O deputado federal Miguel Lombardi (PL-SP) celebrou a aprovação, na Comissão de Constituição e Justiça e de Cidadania da Câmara dos Deputados, da admissibilidade da Proposta de Emenda à Constituição que reduz a maioridade penal dos atuais 18 para 16 anos.
A proposta foi admitida por 44 votos a 18 e agora segue para uma comissão especial antes de ser analisada pelo Plenário da Câmara, em dois turnos de votação.
Para Miguel, o debate precisa ser tratado com responsabilidade e coragem. Segundo o deputado, o Brasil não pode fechar os olhos para a violência que atinge famílias, trabalhadores e pessoas de bem todos os dias.
“Cuidar das pessoas também é defender segurança, ordem e justiça. A família brasileira não aguenta mais viver com medo.
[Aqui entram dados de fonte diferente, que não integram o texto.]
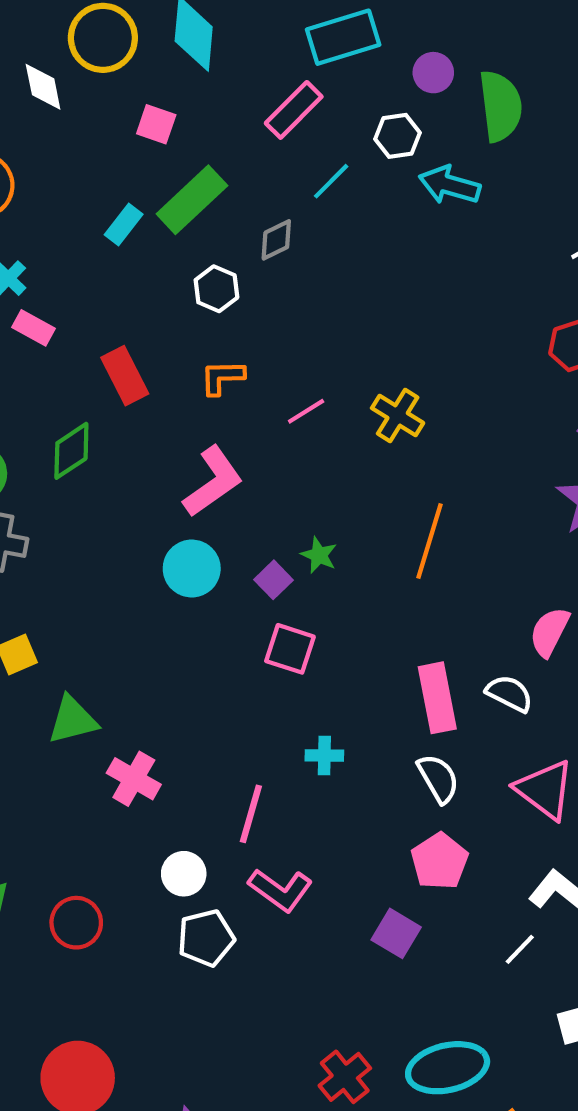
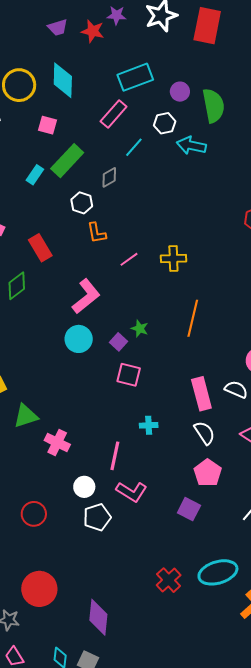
orange L-shape: (222, 377) -> (97, 233), moved, turned -95
yellow cross: (398, 415) -> (173, 259), turned -30

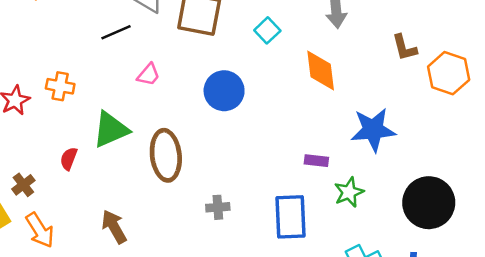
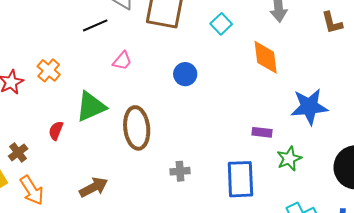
brown L-shape: (404, 48) -> (332, 23), moved
orange cross: (60, 86) -> (49, 70), turned 30
blue circle: (224, 91) -> (185, 74), size x0.7
brown arrow: (114, 227) -> (94, 187), turned 92

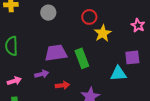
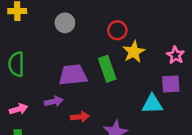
pink star: (138, 25) -> (175, 55), moved
green rectangle: (82, 58) -> (107, 69), moved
Quando o crime organizado usa adolescentes para cometer crimes graves, o Estado precisa dar uma resposta”, afirmou Miguel.
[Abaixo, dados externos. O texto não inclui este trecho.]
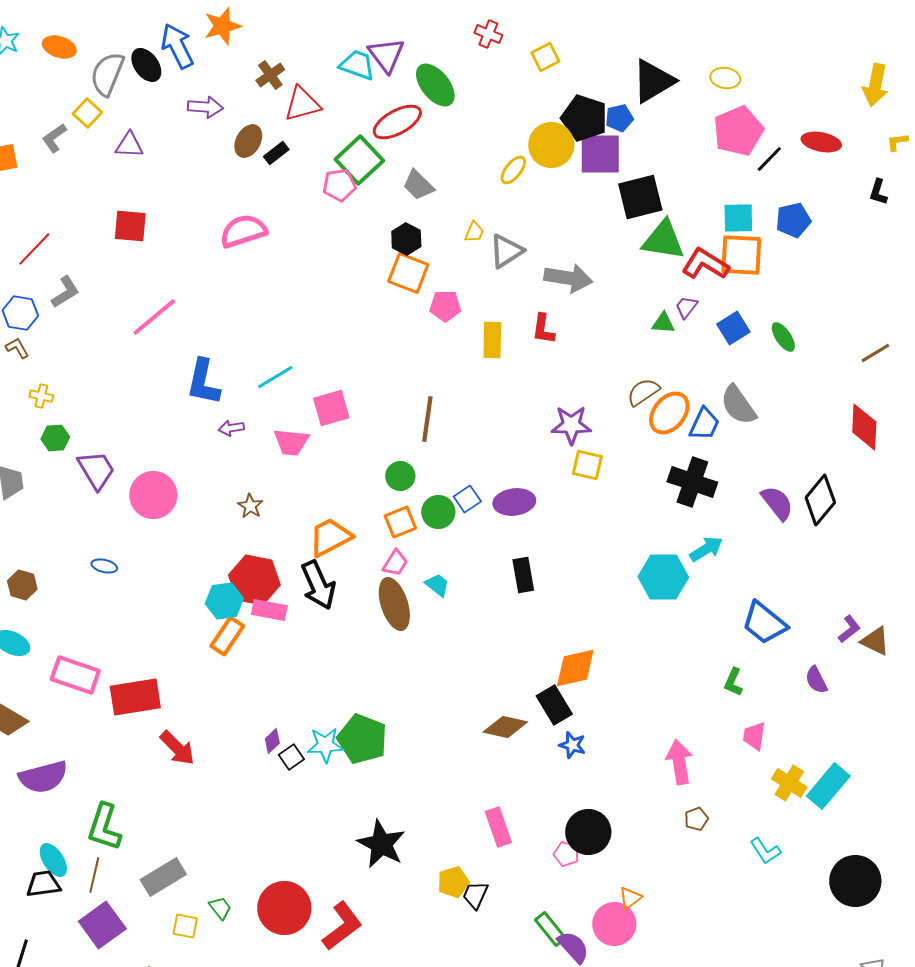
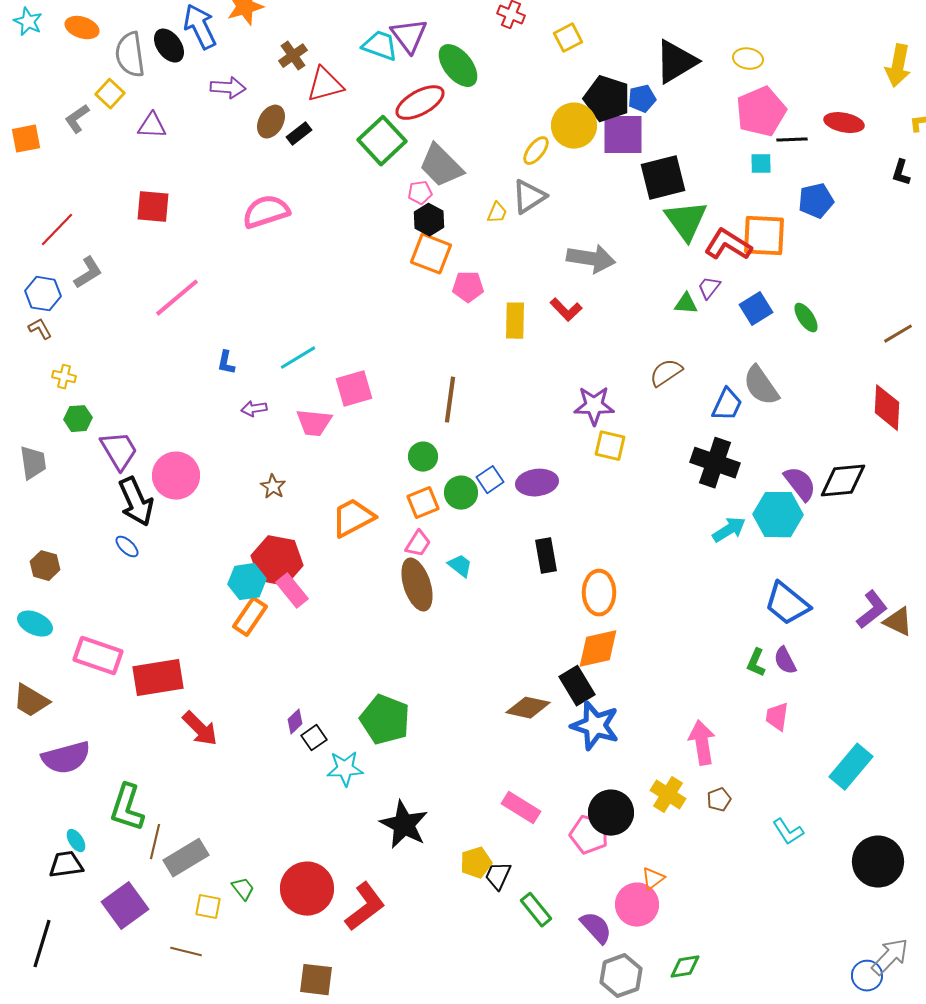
gray semicircle: (107, 74) -> (130, 55), turned -30
black line: (769, 159) -> (792, 140), turned 44
pink pentagon: (339, 185) -> (420, 193), moved, size x0.7
gray trapezoid: (418, 185) -> (441, 166), size x1.4
cyan square: (738, 218) -> (761, 164), moved, size x0.7
green triangle: (663, 240) -> (686, 221), turned 45
gray triangle: (506, 251) -> (529, 197), moved
red L-shape: (543, 329) -> (566, 310), turned -52
blue L-shape: (203, 382) -> (226, 363), size x0.5
orange ellipse: (669, 413) -> (599, 593), moved, turned -39
black diamond: (820, 500) -> (843, 481), turned 45
blue ellipse: (104, 566) -> (127, 547), turned 30
cyan hexagon: (663, 577) -> (778, 515), moved
black arrow: (318, 585) -> (136, 502), moved
pink rectangle: (269, 610) -> (292, 591), turned 40
purple L-shape: (849, 629) -> (872, 610), size x1.4
purple semicircle: (816, 680) -> (785, 661), moved
cyan star: (325, 745) -> (345, 769), moved
blue star: (572, 745) -> (595, 726), size x1.8
yellow cross: (789, 783) -> (668, 795), moved
pink rectangle: (498, 827) -> (521, 808), turned -39
pink pentagon: (566, 854) -> (589, 835), size x1.5
cyan ellipse: (53, 860) -> (76, 841), size x0.7
brown line: (94, 875) -> (155, 842), moved
green rectangle: (550, 929) -> (536, 910), moved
O parlamentar destacou que a proposta não encerra o debate mas representa um passo importante para enfrentar casos graves de violência.
“Eu acredito em políticas sociais, em apoio às entidades, em cuidado com os jovens e em oportunidade. Mas também acredito que crime grave precisa ter consequência. Proteger a sociedade e proteger os nossos jovens do aliciamento do crime organizado são tarefas que precisam caminhar juntas”, disse.
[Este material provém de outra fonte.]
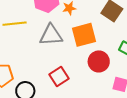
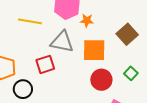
red square: (59, 77) -> (45, 64), moved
Miguel já havia votado anteriormente a favor da redução da maioridade penal. Para ele, a Câmara dos Deputados tem o dever de enfrentar temas difíceis quando a população cobra mais segurança.
“Quem trabalha, quem cria seus filhos com esforço, quem sai cedo de casa e volta tarde não pode ser refém da violência. A política precisa cuidar de quem cuida da família, de quem trabalha e de quem quer viver em paz”, completou.
O parecer do relator, deputado Coronel Assis (PL-MT), retirou do texto original as mudanças relacionadas à vida civil dos jovens e manteve o foco na responsabilização criminal de maiores de 16 anos.
Além da proposta principal, o parecer também recomenda a admissibilidade de duas PECs apensadas. A PEC 8/26 prevê a redução da maioridade penal em casos excepcionais, como crimes hediondos ou de crueldade extrema, após avaliação técnica. Já a PEC 9/26 propõe a redução geral para 16 anos em todos os crimes e também prevê responsabilização criminal de adolescentes de 12 a 16 anos em casos de violência, grave ameaça ou crimes contra a vida.
Atualmente, adolescentes que cometem atos infracionais graves cumprem medidas socioeducativas previstas no Estatuto da Criança e do Adolescente. No caso de internação, o prazo máximo é de três anos. Essas medidas têm como objetivo responsabilizar e reinserir o adolescente na sociedade.
Para Miguel, o avanço da PEC abre uma discussão necessária no Congresso.
“O Brasil precisa cuidar melhor dos seus jovens antes que o crime chegue. Mas, quando há crime grave, também precisa proteger as famílias e garantir justiça. Esse equilíbrio é o que a sociedade espera de quem tem responsabilidade pública”, concluiu.